Page excerpt
[This article was first published online on March 08, 2007 – on spontaneousdevelopment.com (now defunct) and Ezinearticles.com]
This Is NOT An Expert Paper On Getting Into “Flow”.
It is not a technical article on the psychology of sports and how the brain functions when a person is engaged in competition. I am not a zone coach or psychologist, neither do I pretend to have conducted any experiments or studies on people who have exhibited the traits of persons who could be said to have been in “flow” at any point in time.
What I aim to do in this article is to share my considerable experience in delivering exceptional performances in virtually every area of endeavour I have chosen to apply diligent and committed effort. Most of my achievements have been made possible by my self-taught ability to almost willfully get myself into “Flow”(an unconscious state of mind that facilitates seemingly effortless achievement of optimal learning and/or performance) whenever I felt the need to do so, in order to achieve a set goal(s).
Because I have experienced what it feels like to get into “Flow” or “The Zone” on many occasions(and I provide graphic details of some of those instances in this article), I am able to share THAT experience with the reader, and explain how s/he can achieve the same result, frequently and repeatedly, if s/he so desires.
As I have stated earlier, I make no claims to being an authority on getting into “Flow” or “The Zone”. However going by my personal experiences(which I need NO PhD degree qualifications to write or speak about), I strongly believe different individuals will find need to develop different levels of proficiency in their ability to get into AND STAY – for as long as may be necessary/desired – in “The Zone”. Improvement in mastery of this skill will depend on how well each person applies him/herself.
The challenge is therefore for you to use the ideas offered in this write up to build up YOUR OWN ability to get into – and stay in – “The Zone” in a way that enables you meet YOUR needs to achieve.
What Exactly Does It Mean To Get Into “Flow” Or “The Zone”?(My Handball Semi-Final Match Case Study)
Before I make references to what others have said, I will describe this experience in my own words by narrating what happened to me during the 1992 finals of the University Of Ibadan’s Inter-Halls Handball Competition. That year, I was captain of both the university team and the Independence Hall team. The latter had qualified – for the first time in their history – for the semi-finals of the inter-halls competition, and we were up against Nnamdi Azikiwe Hall, our arch rivals.
The match commenced around 1.00pm when the sun was overhead and the heat was scorching. It was a very intense and closely fought battle. As one side scored a goal the other side replied almost immediately on the next attack. At half time my team led, by a single point. Although I had scored a number of goals en route to the finals, that first half had not witnessed a single goal by me.
However, because we had anticipated that some of our key players would be marked out by the opposition, our team had worked out an alternative plan that made it possible to create scoring chances for other players. This worked well, and we stayed ahead – but only just!

Provided data
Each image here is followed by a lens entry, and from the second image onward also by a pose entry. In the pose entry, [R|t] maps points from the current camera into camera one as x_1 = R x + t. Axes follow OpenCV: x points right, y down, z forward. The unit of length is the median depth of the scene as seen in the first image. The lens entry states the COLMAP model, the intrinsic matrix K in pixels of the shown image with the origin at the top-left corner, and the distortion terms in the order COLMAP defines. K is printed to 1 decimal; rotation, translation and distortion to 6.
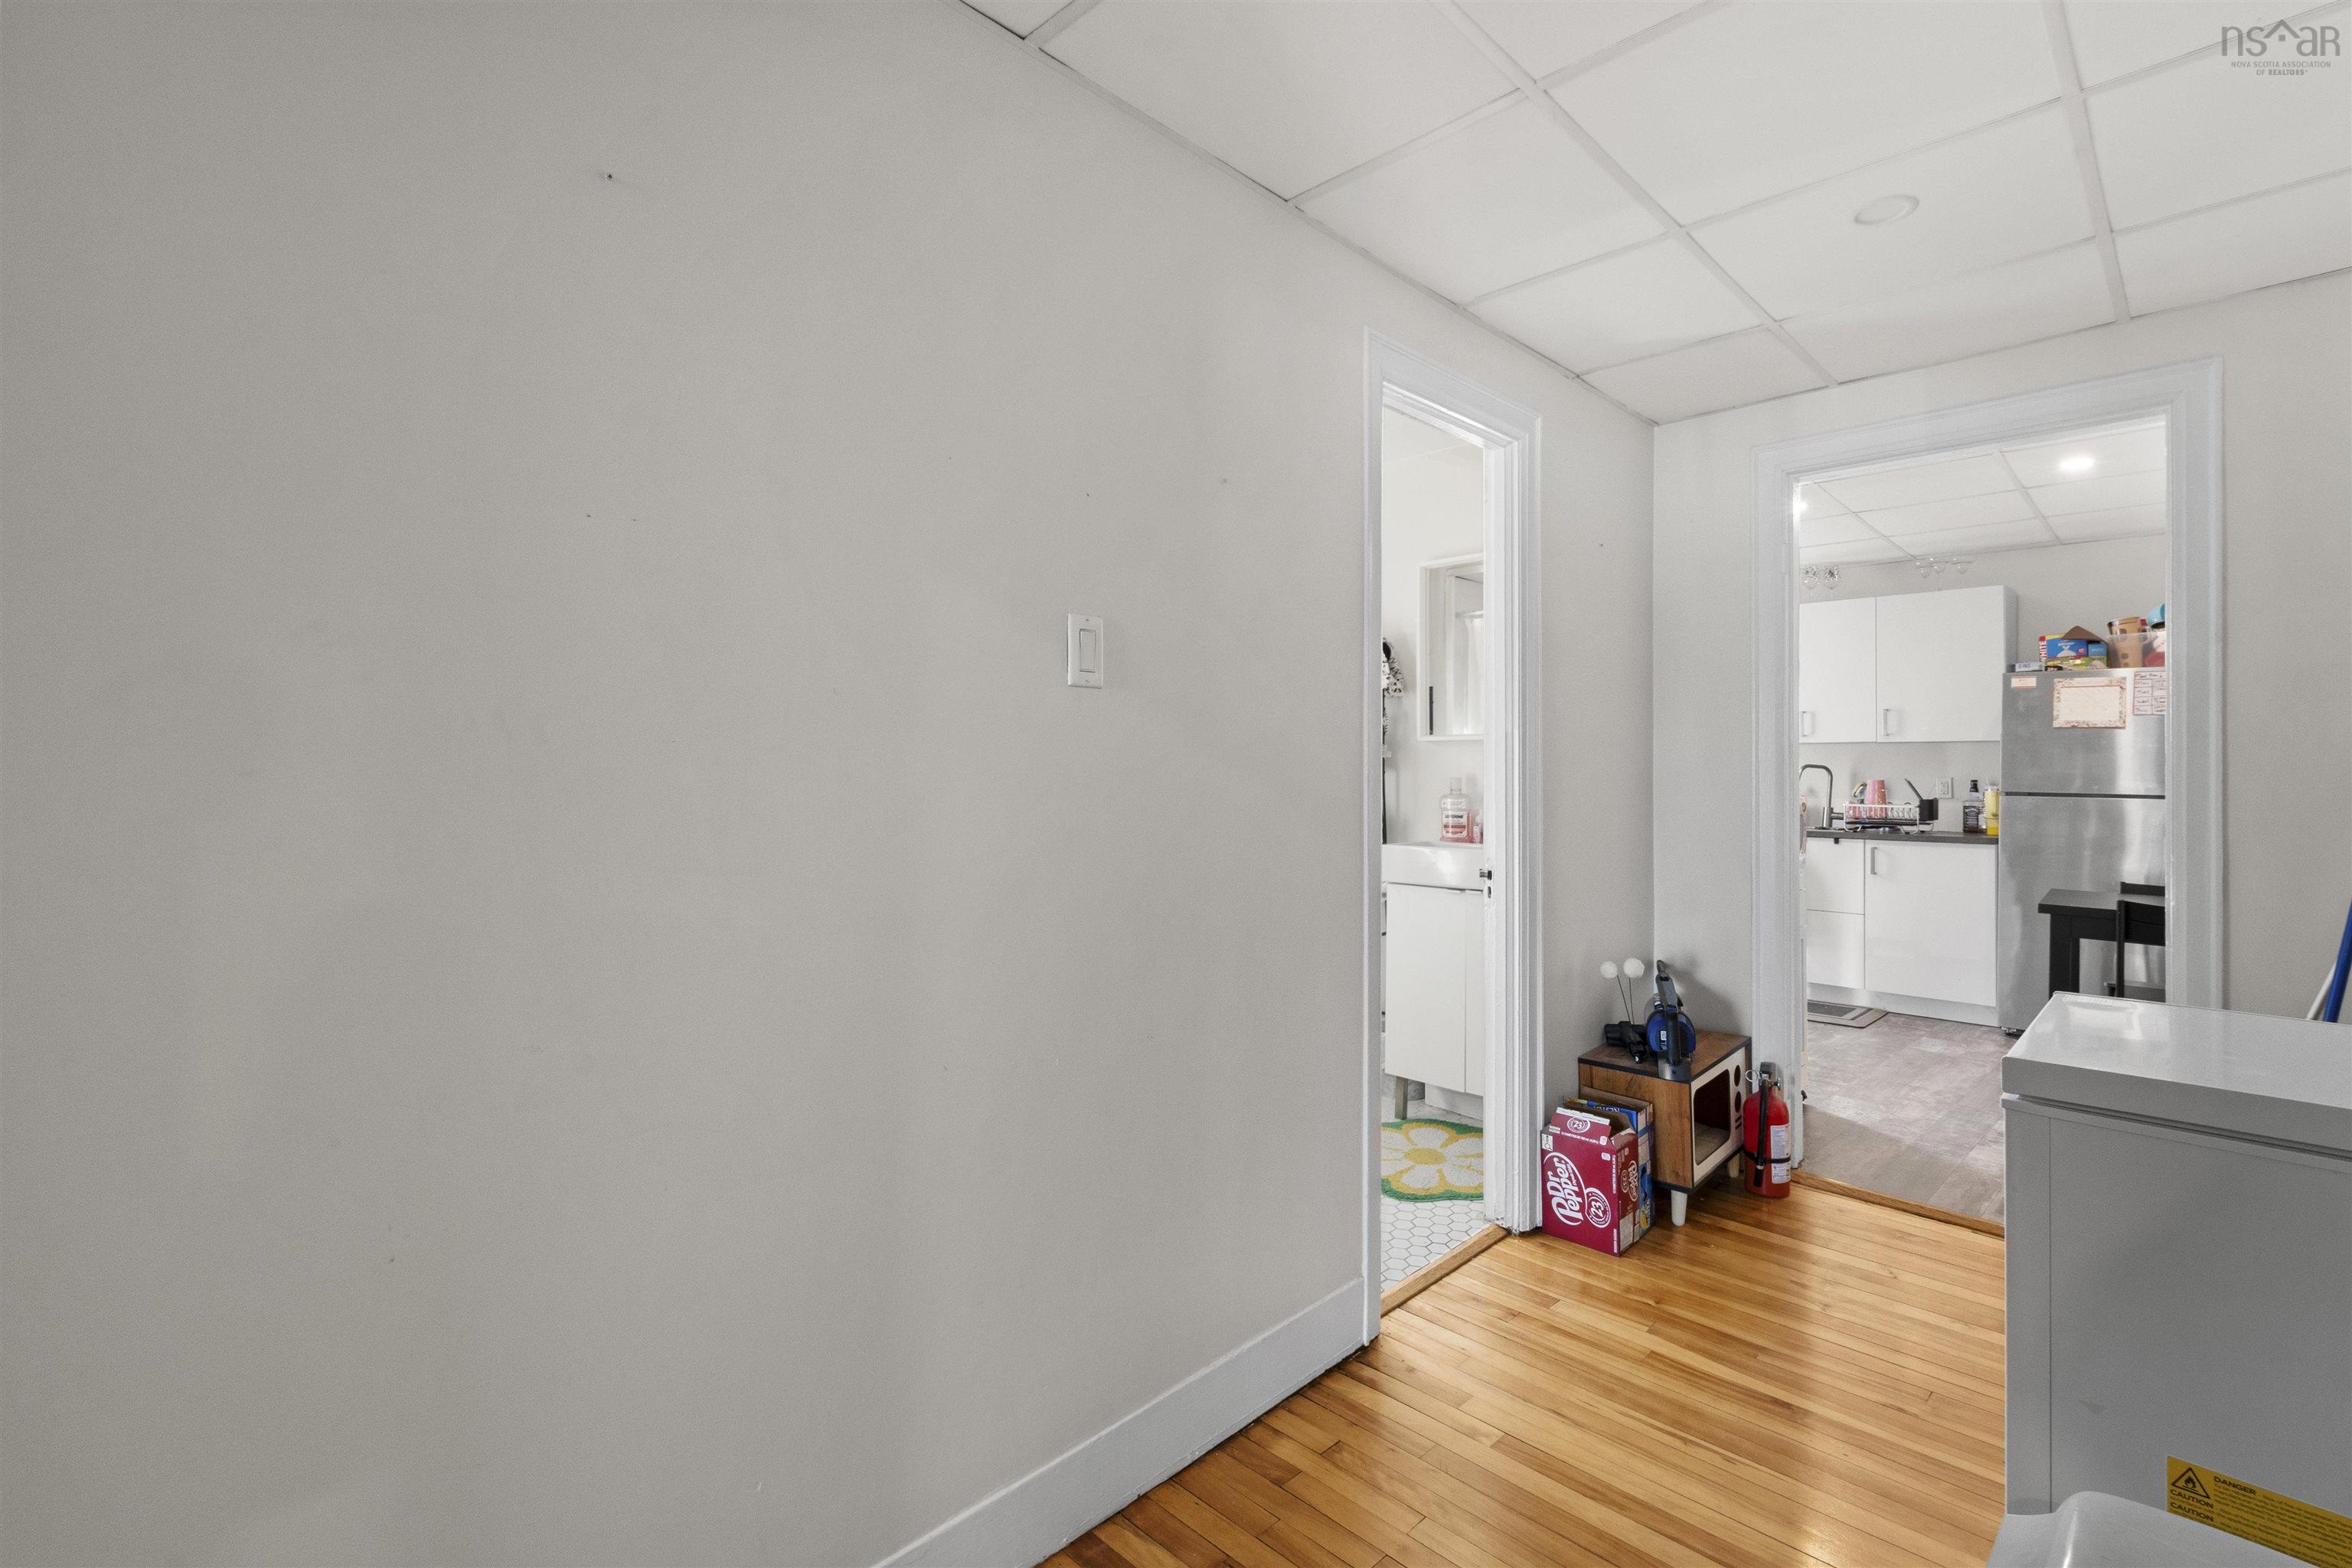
lens RADIAL K [[1032.5, 0, 1180.6], [0, 1032.5, 769.0], [0, 0, 1]] dist [-0.000712, -0.000114]
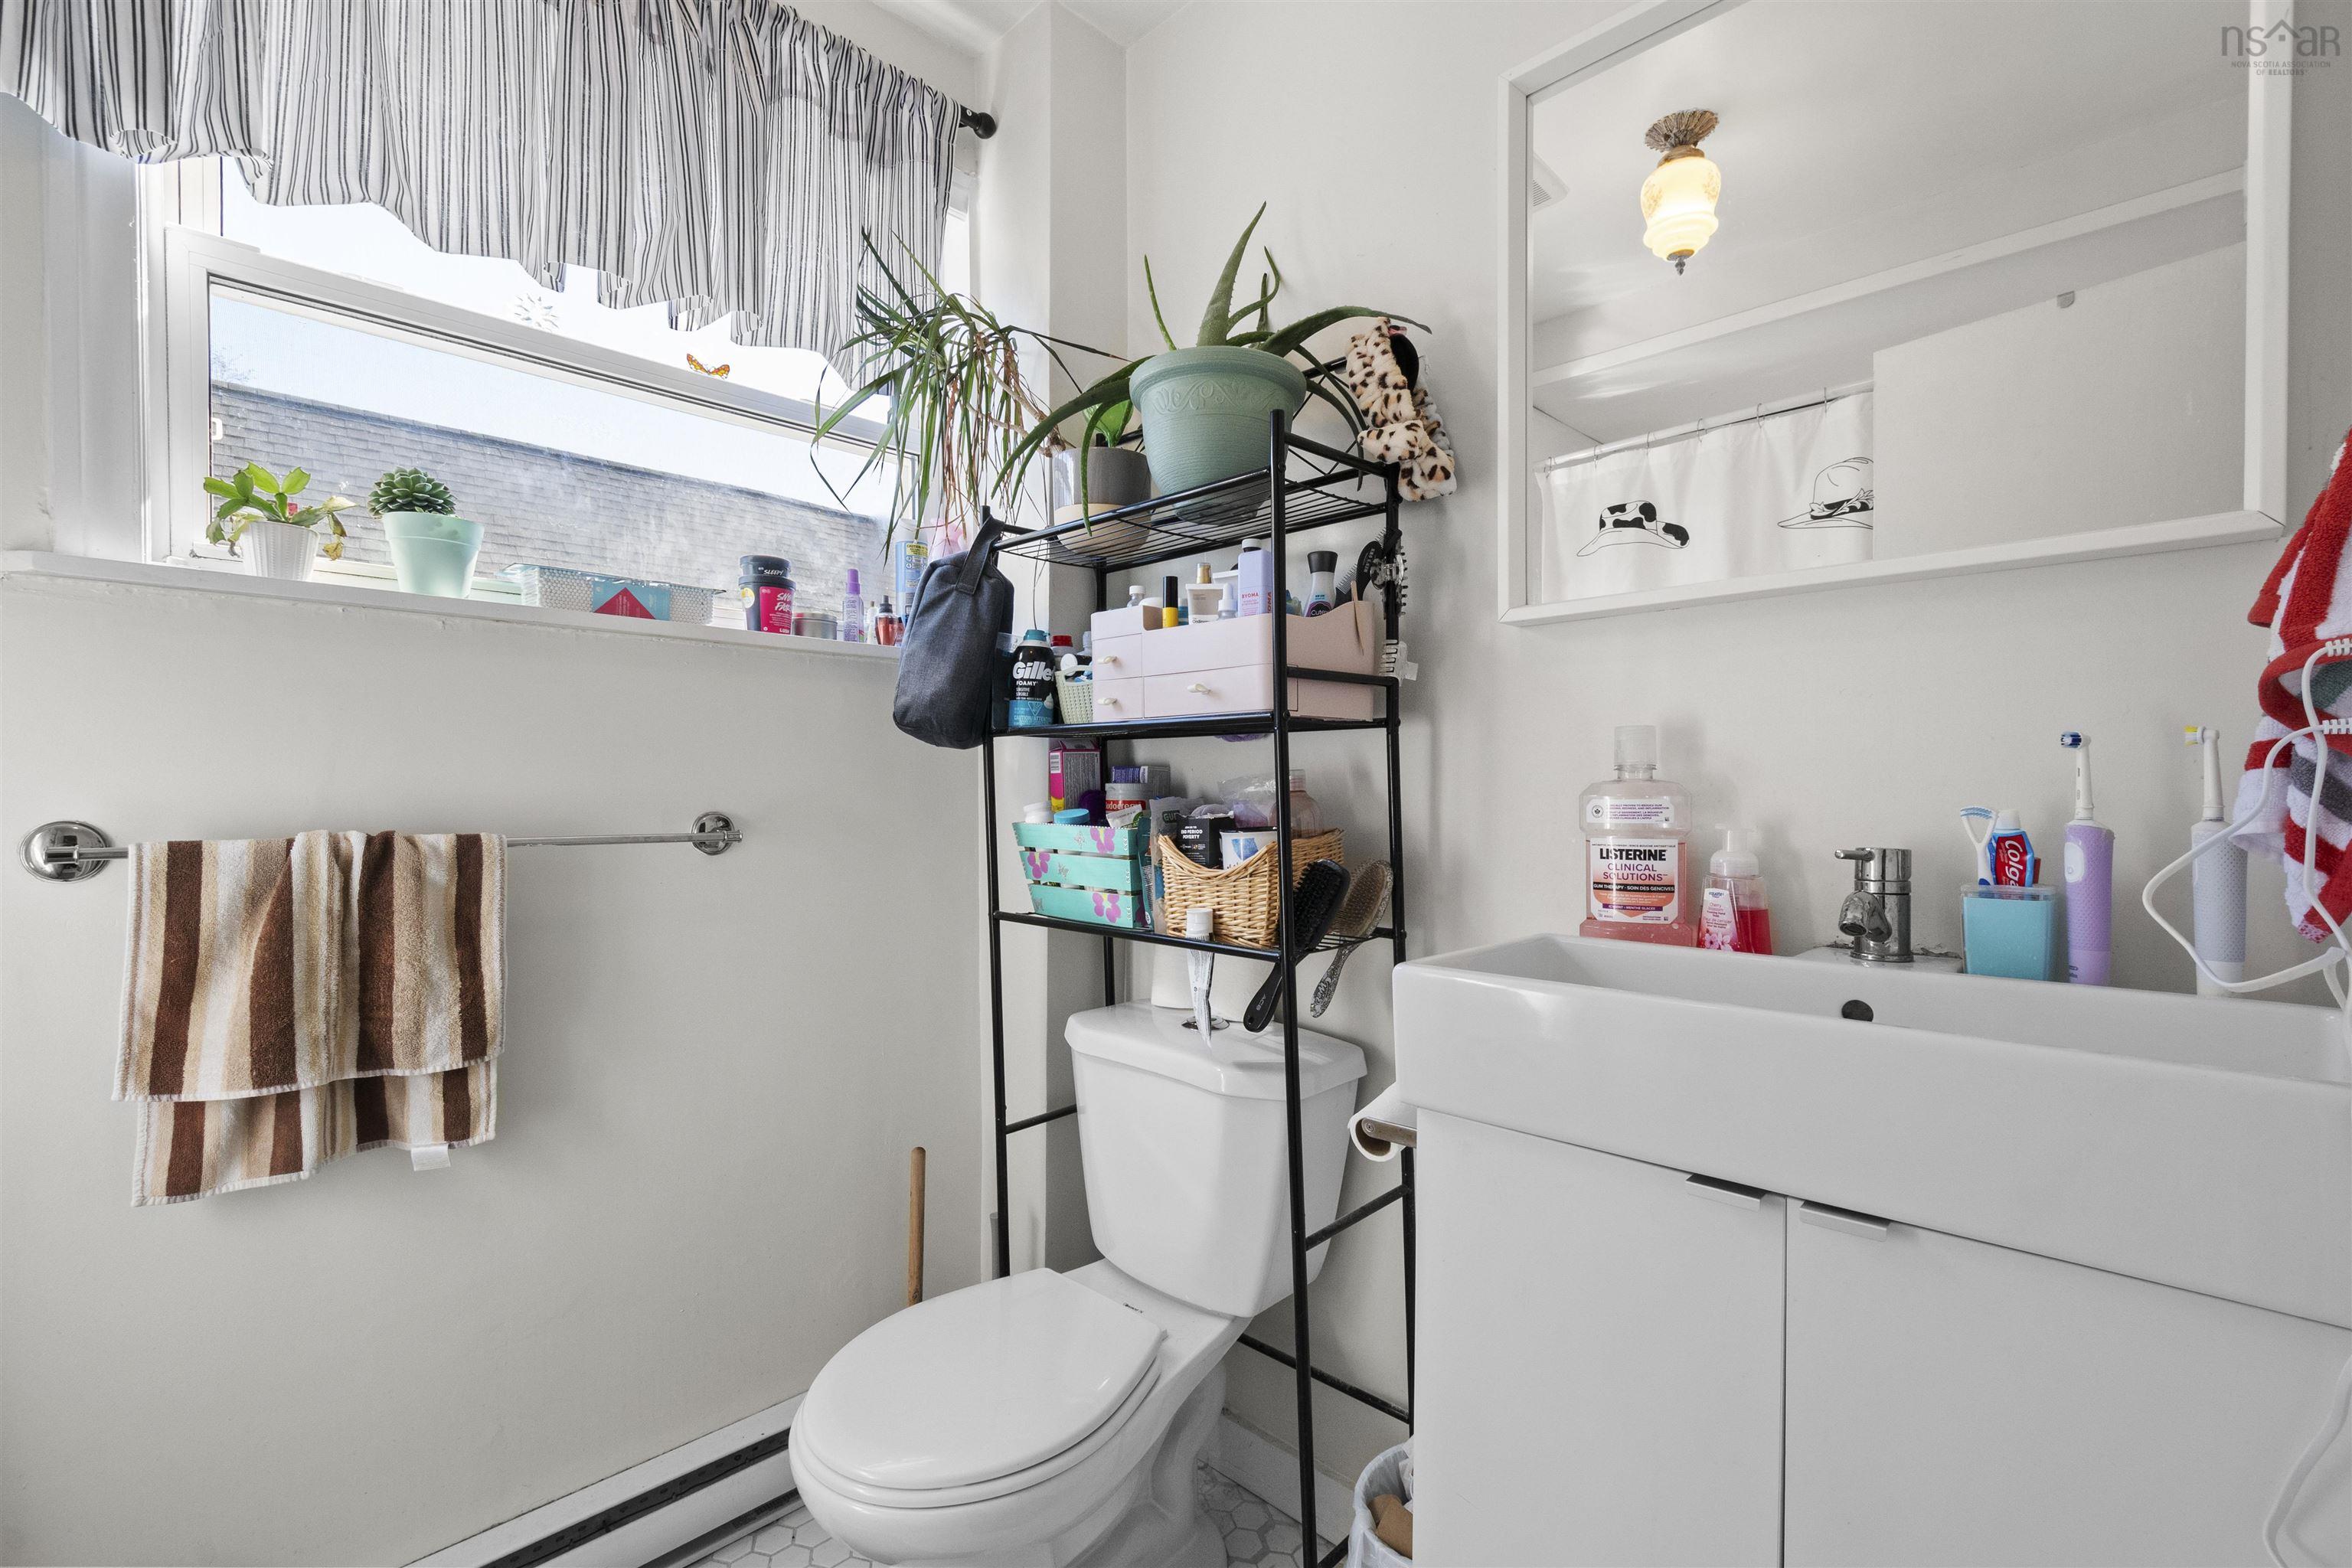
lens RADIAL K [[1032.5, 0, 1176.6], [0, 1032.5, 784.9], [0, 0, 1]] dist [-0.000712, -0.000114]
pose [[0.999981, 0.002658, 0.005500, 0.126258], [-0.002664, 0.999996, 0.001097, 0.024919], [-0.005497, -0.001112, 0.999984, 0.679694]]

Exercise tasks
A. Translate into Spanish this sentence from the article on getting into flow: "It was a very intense and closely fought battle."
B. In the article on getting into flow, condense the paragraph beginning "The match commenced around 1.00pm" into a bulleted list that keeps its main facts.
C. Answer these questions from the article on getting into flow:
(i) On what date was the article first published online?
(ii) Which hall did the Independence Hall team face in the semi-finals?
(iii) By what margin did the author's team lead at half time?

Responses
A. Fue una batalla muy intensa y muy reñida.

B.
- The match began around 1:00 p.m. in scorching midday heat.
- It was intense and closely fought, with each side answering the other's goals almost immediately.
- The author's team led by a single point at half time.
- The author, despite earlier goals en route to the finals, scored none in the first half.

C.
(i) March 08, 2007
(ii) Nnamdi Azikiwe Hall
(iii) A single point